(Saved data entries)
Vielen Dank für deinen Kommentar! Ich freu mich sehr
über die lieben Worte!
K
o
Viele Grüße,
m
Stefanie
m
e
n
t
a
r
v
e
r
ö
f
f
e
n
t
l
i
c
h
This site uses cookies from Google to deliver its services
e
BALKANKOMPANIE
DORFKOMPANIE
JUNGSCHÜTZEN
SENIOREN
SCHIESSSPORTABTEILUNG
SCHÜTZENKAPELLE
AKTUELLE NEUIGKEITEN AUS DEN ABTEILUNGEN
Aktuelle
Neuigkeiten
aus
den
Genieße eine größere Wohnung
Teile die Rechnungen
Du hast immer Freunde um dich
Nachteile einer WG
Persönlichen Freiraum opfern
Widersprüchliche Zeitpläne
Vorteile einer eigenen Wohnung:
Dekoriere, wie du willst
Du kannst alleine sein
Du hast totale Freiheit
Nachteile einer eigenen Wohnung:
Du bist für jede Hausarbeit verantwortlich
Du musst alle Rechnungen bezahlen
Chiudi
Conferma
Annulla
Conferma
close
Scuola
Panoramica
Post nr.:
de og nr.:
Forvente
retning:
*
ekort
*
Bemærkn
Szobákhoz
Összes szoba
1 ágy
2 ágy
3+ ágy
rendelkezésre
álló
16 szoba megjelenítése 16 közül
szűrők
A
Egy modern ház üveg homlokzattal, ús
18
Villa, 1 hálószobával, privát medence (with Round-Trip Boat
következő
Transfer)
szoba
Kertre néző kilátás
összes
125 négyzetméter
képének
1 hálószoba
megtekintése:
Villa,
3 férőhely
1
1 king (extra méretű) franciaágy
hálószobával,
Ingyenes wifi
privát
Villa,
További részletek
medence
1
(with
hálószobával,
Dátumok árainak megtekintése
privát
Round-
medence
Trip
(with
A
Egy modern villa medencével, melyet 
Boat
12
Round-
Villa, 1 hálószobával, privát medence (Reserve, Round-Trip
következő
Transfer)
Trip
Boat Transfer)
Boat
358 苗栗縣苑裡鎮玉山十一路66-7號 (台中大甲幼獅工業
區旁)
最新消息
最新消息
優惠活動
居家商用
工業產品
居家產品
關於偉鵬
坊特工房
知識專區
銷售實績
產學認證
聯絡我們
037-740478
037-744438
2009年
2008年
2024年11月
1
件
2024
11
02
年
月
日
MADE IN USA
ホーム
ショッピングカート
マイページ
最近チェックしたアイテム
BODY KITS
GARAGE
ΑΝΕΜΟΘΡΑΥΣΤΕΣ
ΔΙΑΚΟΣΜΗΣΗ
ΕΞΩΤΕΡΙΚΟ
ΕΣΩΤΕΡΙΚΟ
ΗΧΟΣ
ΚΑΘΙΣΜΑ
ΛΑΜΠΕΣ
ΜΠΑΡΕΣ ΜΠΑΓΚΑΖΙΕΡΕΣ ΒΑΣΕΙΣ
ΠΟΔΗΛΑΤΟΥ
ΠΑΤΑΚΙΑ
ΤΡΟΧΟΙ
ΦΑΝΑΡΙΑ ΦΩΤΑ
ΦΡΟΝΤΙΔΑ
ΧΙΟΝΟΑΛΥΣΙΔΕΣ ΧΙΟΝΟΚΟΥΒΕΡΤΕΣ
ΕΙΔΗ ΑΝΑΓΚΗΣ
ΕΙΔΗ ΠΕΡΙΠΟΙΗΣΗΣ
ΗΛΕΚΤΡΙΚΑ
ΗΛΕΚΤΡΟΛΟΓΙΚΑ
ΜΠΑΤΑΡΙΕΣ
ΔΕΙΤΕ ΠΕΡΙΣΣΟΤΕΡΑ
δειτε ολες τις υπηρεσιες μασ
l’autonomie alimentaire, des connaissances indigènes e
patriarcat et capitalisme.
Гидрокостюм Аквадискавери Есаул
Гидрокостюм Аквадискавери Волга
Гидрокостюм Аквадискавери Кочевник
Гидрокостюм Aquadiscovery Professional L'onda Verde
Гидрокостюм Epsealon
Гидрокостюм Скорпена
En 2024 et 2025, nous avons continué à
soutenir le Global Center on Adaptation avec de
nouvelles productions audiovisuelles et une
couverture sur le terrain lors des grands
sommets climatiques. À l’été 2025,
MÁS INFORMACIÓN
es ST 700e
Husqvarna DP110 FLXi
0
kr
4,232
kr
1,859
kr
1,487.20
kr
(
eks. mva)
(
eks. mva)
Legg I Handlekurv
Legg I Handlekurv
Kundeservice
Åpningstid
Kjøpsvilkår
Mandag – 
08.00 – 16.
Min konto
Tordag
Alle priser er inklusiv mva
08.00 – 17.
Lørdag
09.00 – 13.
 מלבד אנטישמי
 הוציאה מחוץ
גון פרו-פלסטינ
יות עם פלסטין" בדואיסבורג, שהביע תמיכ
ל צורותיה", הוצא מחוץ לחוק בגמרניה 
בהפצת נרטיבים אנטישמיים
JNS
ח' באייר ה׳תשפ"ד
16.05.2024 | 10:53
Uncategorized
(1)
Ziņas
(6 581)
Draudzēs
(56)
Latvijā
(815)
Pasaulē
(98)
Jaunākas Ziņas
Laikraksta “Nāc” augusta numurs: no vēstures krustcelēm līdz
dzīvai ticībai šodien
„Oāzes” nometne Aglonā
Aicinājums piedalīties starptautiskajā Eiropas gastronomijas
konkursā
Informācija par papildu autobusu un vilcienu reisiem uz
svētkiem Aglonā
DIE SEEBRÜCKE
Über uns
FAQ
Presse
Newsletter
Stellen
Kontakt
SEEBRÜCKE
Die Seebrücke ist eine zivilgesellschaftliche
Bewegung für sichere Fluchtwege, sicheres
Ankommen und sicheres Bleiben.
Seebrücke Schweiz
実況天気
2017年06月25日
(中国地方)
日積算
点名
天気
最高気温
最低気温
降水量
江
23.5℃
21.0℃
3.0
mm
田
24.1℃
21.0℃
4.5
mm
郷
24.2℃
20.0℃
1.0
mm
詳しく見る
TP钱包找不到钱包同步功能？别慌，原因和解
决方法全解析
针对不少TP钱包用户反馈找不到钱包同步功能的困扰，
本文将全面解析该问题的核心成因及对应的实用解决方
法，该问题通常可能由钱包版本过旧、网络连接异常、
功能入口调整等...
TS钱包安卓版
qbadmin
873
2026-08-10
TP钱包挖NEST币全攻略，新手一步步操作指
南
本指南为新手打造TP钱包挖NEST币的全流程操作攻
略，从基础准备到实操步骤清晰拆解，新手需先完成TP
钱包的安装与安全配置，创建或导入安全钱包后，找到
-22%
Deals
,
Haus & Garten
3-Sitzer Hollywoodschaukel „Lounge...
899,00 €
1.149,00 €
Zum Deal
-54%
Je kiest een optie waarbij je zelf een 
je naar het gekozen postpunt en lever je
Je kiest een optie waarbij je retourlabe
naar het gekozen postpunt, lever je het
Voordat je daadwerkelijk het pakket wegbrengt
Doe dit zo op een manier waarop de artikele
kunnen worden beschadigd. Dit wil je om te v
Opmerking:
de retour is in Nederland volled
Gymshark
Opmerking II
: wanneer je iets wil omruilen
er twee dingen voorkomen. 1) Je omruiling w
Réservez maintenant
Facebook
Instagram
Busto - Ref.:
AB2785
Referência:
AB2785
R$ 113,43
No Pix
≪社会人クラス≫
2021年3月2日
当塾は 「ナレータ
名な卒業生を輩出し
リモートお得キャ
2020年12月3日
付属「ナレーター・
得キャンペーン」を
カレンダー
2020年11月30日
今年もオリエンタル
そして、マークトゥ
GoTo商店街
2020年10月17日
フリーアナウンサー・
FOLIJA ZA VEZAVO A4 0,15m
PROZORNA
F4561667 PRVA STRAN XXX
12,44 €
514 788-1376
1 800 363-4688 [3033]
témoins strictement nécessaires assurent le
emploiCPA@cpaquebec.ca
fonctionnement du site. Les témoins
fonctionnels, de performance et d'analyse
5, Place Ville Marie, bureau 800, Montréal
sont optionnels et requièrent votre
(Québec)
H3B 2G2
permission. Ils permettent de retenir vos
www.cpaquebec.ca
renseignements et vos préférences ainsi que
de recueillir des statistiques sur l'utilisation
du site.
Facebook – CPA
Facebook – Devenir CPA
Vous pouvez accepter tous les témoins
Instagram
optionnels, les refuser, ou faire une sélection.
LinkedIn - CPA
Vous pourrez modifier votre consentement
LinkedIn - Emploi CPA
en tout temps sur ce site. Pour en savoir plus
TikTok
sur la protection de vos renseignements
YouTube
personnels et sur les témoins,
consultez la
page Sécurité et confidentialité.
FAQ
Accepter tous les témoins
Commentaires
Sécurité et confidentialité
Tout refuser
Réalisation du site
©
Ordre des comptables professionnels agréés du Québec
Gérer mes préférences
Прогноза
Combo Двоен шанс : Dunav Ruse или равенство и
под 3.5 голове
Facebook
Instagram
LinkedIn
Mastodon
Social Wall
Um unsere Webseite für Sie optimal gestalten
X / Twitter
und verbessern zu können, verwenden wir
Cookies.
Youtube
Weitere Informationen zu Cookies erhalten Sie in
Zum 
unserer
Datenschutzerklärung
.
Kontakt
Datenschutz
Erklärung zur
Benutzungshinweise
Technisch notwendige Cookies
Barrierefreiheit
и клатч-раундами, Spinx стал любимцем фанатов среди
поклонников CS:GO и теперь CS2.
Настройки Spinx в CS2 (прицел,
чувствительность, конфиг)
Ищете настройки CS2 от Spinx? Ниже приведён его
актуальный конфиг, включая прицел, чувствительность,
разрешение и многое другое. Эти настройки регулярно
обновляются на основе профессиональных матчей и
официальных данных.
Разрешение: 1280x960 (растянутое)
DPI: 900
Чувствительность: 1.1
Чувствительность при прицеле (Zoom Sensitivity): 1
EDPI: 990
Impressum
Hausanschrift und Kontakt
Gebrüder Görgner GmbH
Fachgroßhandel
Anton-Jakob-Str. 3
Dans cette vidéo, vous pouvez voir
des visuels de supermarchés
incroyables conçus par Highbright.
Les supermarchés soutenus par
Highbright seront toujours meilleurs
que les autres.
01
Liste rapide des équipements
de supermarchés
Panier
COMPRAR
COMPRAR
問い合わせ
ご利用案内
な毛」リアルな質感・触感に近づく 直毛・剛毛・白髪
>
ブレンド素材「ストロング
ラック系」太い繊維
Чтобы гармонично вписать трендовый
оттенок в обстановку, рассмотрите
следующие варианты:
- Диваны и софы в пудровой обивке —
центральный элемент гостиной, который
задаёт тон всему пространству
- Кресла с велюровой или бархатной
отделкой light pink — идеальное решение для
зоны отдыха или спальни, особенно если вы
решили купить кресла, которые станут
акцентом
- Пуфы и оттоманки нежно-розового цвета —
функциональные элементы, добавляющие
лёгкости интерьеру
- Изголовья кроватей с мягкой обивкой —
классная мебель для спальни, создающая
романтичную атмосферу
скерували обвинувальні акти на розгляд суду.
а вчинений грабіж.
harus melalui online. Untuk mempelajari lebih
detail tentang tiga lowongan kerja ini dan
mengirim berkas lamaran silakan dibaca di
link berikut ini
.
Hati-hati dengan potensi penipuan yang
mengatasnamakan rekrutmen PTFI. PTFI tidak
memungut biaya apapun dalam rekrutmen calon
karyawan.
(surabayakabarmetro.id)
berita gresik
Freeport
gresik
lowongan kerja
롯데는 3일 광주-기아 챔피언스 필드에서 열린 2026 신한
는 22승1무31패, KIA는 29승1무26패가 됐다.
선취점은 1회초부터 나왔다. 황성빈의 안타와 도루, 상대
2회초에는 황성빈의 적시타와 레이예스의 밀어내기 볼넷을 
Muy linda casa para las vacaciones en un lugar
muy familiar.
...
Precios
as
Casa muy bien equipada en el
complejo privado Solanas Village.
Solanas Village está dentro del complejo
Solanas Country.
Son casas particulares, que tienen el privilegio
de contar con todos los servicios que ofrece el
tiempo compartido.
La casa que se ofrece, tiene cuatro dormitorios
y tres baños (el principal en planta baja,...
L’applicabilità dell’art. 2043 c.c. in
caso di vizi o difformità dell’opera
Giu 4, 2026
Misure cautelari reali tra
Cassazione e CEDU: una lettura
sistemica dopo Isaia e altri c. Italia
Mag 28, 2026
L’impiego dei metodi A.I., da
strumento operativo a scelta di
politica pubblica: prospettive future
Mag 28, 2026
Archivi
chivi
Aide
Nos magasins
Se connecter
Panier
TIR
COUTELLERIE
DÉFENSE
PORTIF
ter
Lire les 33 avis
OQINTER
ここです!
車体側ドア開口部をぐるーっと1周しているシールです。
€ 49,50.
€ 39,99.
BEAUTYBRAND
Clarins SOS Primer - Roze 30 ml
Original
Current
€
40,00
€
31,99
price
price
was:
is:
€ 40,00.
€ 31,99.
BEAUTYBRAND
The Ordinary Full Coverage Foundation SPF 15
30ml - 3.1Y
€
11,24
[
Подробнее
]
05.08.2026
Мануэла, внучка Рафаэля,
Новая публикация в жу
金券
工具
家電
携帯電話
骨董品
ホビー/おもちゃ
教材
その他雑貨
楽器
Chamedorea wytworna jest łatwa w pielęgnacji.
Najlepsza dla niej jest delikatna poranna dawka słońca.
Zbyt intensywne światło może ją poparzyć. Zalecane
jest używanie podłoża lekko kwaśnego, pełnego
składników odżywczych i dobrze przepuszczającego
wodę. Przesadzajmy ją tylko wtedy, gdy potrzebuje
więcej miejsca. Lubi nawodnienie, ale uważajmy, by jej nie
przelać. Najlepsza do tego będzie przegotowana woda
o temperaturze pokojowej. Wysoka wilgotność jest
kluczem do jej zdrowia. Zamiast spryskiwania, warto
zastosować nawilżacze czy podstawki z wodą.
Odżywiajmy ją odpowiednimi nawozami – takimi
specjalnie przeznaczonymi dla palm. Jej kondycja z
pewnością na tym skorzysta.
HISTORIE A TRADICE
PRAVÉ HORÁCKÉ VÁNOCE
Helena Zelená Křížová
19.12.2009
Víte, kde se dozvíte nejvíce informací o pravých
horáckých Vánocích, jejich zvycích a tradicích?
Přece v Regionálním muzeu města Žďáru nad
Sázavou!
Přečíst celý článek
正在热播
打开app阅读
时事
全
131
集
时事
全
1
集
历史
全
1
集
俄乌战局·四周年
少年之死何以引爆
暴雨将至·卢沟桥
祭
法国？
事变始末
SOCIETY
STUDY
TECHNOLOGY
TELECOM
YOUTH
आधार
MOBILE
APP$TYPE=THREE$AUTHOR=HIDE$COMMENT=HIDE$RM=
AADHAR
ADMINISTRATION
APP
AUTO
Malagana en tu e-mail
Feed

*Written task*:
The required output is the entries from their opening line through the line holding "patriarcat et capitalisme.", repeated exactly, with both end lines kept.

*Solution for this exercise*:
Vielen Dank für deinen Kommentar! Ich freu mich sehr
über die lieben Worte!
K
o
Viele Grüße,
m
Stefanie
m
e
n
t
a
r
v
e
r
ö
f
f
e
n
t
l
i
c
h
This site uses cookies from Google to deliver its services
e
BALKANKOMPANIE
DORFKOMPANIE
JUNGSCHÜTZEN
SENIOREN
SCHIESSSPORTABTEILUNG
SCHÜTZENKAPELLE
AKTUELLE NEUIGKEITEN AUS DEN ABTEILUNGEN
Aktuelle
Neuigkeiten
aus
den
Genieße eine größere Wohnung
Teile die Rechnungen
Du hast immer Freunde um dich
Nachteile einer WG
Persönlichen Freiraum opfern
Widersprüchliche Zeitpläne
Vorteile einer eigenen Wohnung:
Dekoriere, wie du willst
Du kannst alleine sein
Du hast totale Freiheit
Nachteile einer eigenen Wohnung:
Du bist für jede Hausarbeit verantwortlich
Du musst alle Rechnungen bezahlen
Chiudi
Conferma
Annulla
Conferma
close
Scuola
Panoramica
Post nr.:
de og nr.:
Forvente
retning:
*
ekort
*
Bemærkn
Szobákhoz
Összes szoba
1 ágy
2 ágy
3+ ágy
rendelkezésre
álló
16 szoba megjelenítése 16 közül
szűrők
A
Egy modern ház üveg homlokzattal, ús
18
Villa, 1 hálószobával, privát medence (with Round-Trip Boat
következő
Transfer)
szoba
Kertre néző kilátás
összes
125 négyzetméter
képének
1 hálószoba
megtekintése:
Villa,
3 férőhely
1
1 king (extra méretű) franciaágy
hálószobával,
Ingyenes wifi
privát
Villa,
További részletek
medence
1
(with
hálószobával,
Dátumok árainak megtekintése
privát
Round-
medence
Trip
(with
A
Egy modern villa medencével, melyet 
Boat
12
Round-
Villa, 1 hálószobával, privát medence (Reserve, Round-Trip
következő
Transfer)
Trip
Boat Transfer)
Boat
358 苗栗縣苑裡鎮玉山十一路66-7號 (台中大甲幼獅工業
區旁)
最新消息
最新消息
優惠活動
居家商用
工業產品
居家產品
關於偉鵬
坊特工房
知識專區
銷售實績
產學認證
聯絡我們
037-740478
037-744438
2009年
2008年
2024年11月
1
件
2024
11
02
年
月
日
MADE IN USA
ホーム
ショッピングカート
マイページ
最近チェックしたアイテム
BODY KITS
GARAGE
ΑΝΕΜΟΘΡΑΥΣΤΕΣ
ΔΙΑΚΟΣΜΗΣΗ
ΕΞΩΤΕΡΙΚΟ
ΕΣΩΤΕΡΙΚΟ
ΗΧΟΣ
ΚΑΘΙΣΜΑ
ΛΑΜΠΕΣ
ΜΠΑΡΕΣ ΜΠΑΓΚΑΖΙΕΡΕΣ ΒΑΣΕΙΣ
ΠΟΔΗΛΑΤΟΥ
ΠΑΤΑΚΙΑ
ΤΡΟΧΟΙ
ΦΑΝΑΡΙΑ ΦΩΤΑ
ΦΡΟΝΤΙΔΑ
ΧΙΟΝΟΑΛΥΣΙΔΕΣ ΧΙΟΝΟΚΟΥΒΕΡΤΕΣ
ΕΙΔΗ ΑΝΑΓΚΗΣ
ΕΙΔΗ ΠΕΡΙΠΟΙΗΣΗΣ
ΗΛΕΚΤΡΙΚΑ
ΗΛΕΚΤΡΟΛΟΓΙΚΑ
ΜΠΑΤΑΡΙΕΣ
ΔΕΙΤΕ ΠΕΡΙΣΣΟΤΕΡΑ
δειτε ολες τις υπηρεσιες μασ
l’autonomie alimentaire, des connaissances indigènes e
patriarcat et capitalisme.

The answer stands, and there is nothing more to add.